Hello, I have a 4 piece set that is Native American made. To me it is a stunning set. It includes a necklace that measures 14 in. in length, cuff bracelet ,ring and earrings.The flowers measure 1 1/4 x 1 in. The necklace is heavy the whole set weights 5.3 oz. There are no marks or stamps. There are no repairs. I think it is Navajo made but not sure It truly is different than the traditional sothwestern jewelry.It does need a good polishing.
Wow! That’s a gorgeous set! I want one…lol
Be still my heart…it is probably Navajo made and the coral is nice and very red, its probably 40’s or a little later…Unsigned was typical of that period but this style Squash and coral with the stylized Feathers is definitely the signature style of a certain artist but I need to do more research to figure that out and I would need to see the pieces up close to be sure once I matched up all of the facts… the clip-on’s, primitive clasp, and heft of the silver are right for the earlier jewelry…having a whole set is pretty rare to find still together. If I were selling this I would probably value it at about $2500-3000 for the set
Enjoy it! Btw…How did you come to own this set?

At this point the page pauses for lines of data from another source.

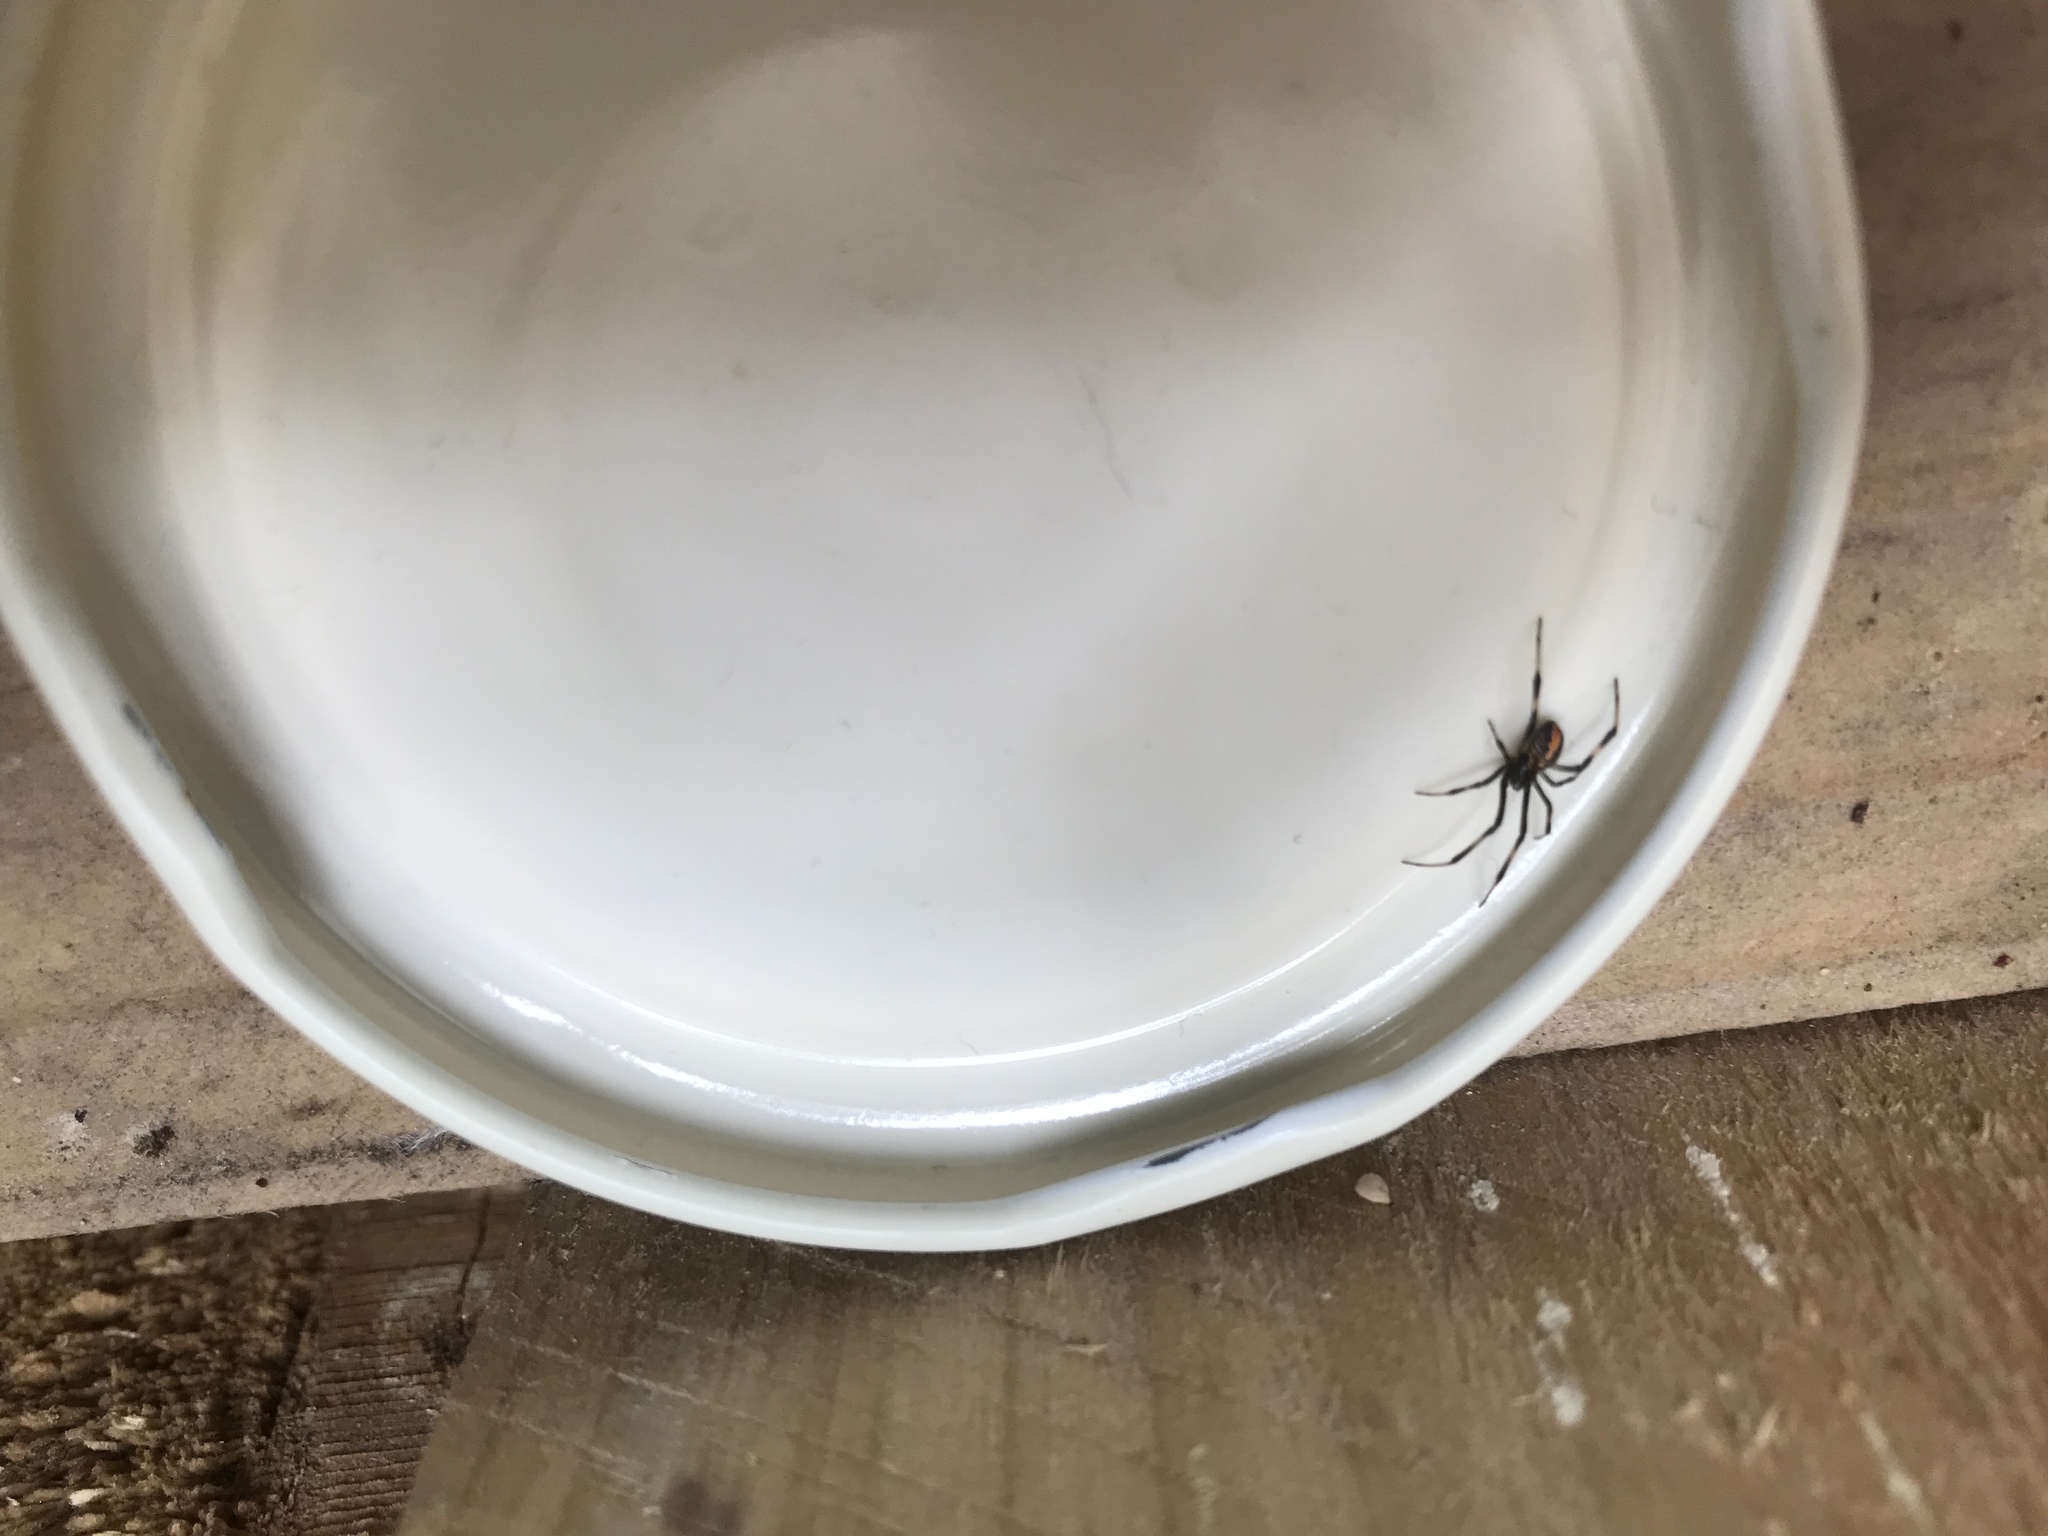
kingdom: Animalia
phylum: Arthropoda
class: Arachnida
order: Araneae
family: Theridiidae
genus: Latrodectus
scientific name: Latrodectus hasselti
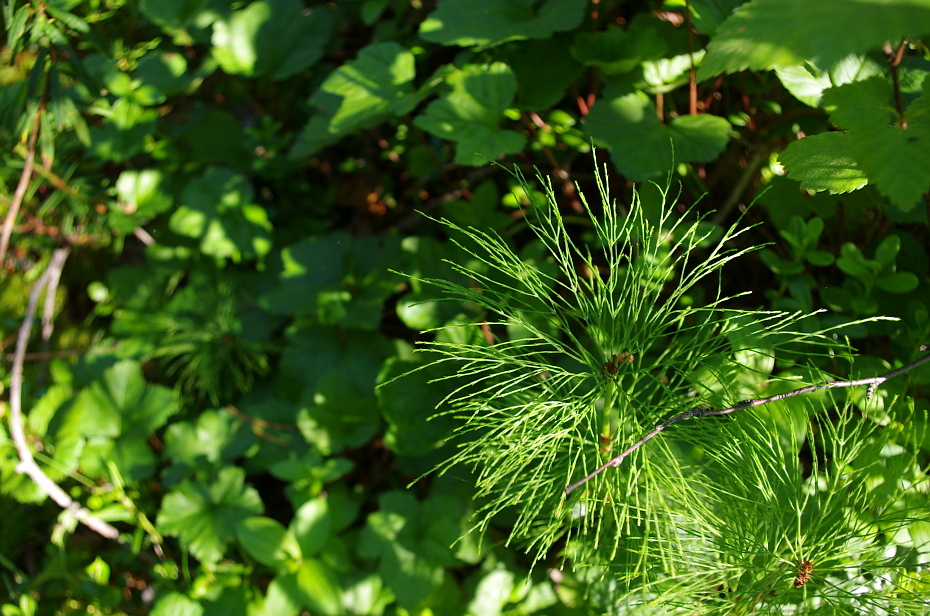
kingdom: Plantae
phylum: Tracheophyta
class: Polypodiopsida
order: Equisetales
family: Equisetaceae
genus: Equisetum
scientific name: Equisetum sylvaticum
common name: Wood horsetail
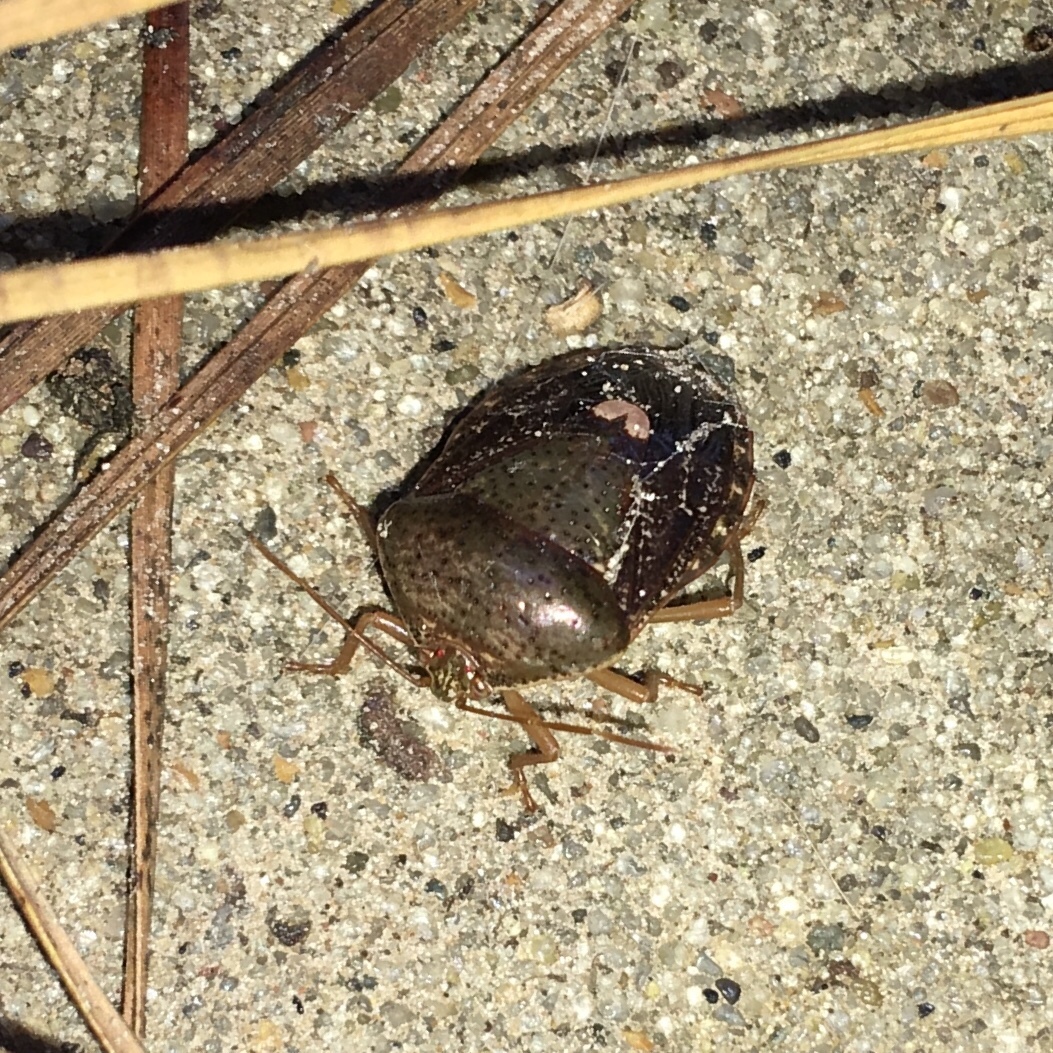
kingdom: Animalia
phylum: Arthropoda
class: Insecta
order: Hemiptera
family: Pentatomidae
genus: Edessa
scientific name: Edessa bifida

This coral squash I also have. why are there 2?
Just now saw this old conversation. The bracelet was not with this but the ring and earrings are, does this help?
There is a worn price in felt pen. is this an “E yazzie”?
I purchased this at an estate auction in MO for about $400.
I love it. length is short at about 17". am considering a purchase of bench beads to make a removable extension w/o changing piece.
There are two because the artist must make a living, and it makes sense to repeat a successful design that brings sales.
Of course they won’t be completely identical because they are handmade and they incorporate a natural material, which will always have different variations in color and striations and wormholes & etc.
In my experience, artists in all mediums have different ideals about their art.
Some have the “one and done” ideal, which is closer to traditional notions of fine art; for example, there is only one Mona Lisa. If you are executing on one particular vision that you had, and want to portray it in only one work, you will work that way. If your art focuses on finding fine specimens of turquoise, and your goal is to show off the individual stone that you manage to obtain, your work will change each time according to the stone.
Some artists have a workmanlike notion, which is closer to traditional notions of craft, and they will repeatedly execute on a fine design or motif which they become known for. Jason remarked on the latter practice in another post – he said many Zuni artists work that way. But it isn’t just Zuni artists. It makes sense for a piece like yours, I think. Coral cabochons have variations but they look more alike than individual stones with matrix patterns.
Thank You for your reply. I can understand the creative practice, I sometimes forget: that Money making is very important. I would create if I got paid or not, I prefer to be paid!
I really appreciate this site and the experienced members. I would never have the opportunity to ask my questions otherwise.